- _Problem details_
How many lines of the data include the string "with"? State the number and nothing else.
[[ Task input, beginning ]]
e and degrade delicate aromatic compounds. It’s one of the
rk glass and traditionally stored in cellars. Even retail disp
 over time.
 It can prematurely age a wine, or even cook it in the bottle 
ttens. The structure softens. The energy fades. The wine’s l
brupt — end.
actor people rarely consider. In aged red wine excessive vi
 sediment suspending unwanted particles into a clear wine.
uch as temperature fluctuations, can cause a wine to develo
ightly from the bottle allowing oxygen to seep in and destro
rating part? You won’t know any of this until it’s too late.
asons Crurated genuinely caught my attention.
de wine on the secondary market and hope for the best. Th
[[ Task input, end ]]
[[ Task input, beginning ]]
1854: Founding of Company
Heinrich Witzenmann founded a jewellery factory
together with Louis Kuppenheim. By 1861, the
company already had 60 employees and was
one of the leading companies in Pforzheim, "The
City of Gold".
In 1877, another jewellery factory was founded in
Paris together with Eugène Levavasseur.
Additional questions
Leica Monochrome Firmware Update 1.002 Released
[[ Task input, end ]]
- _Finished task_
2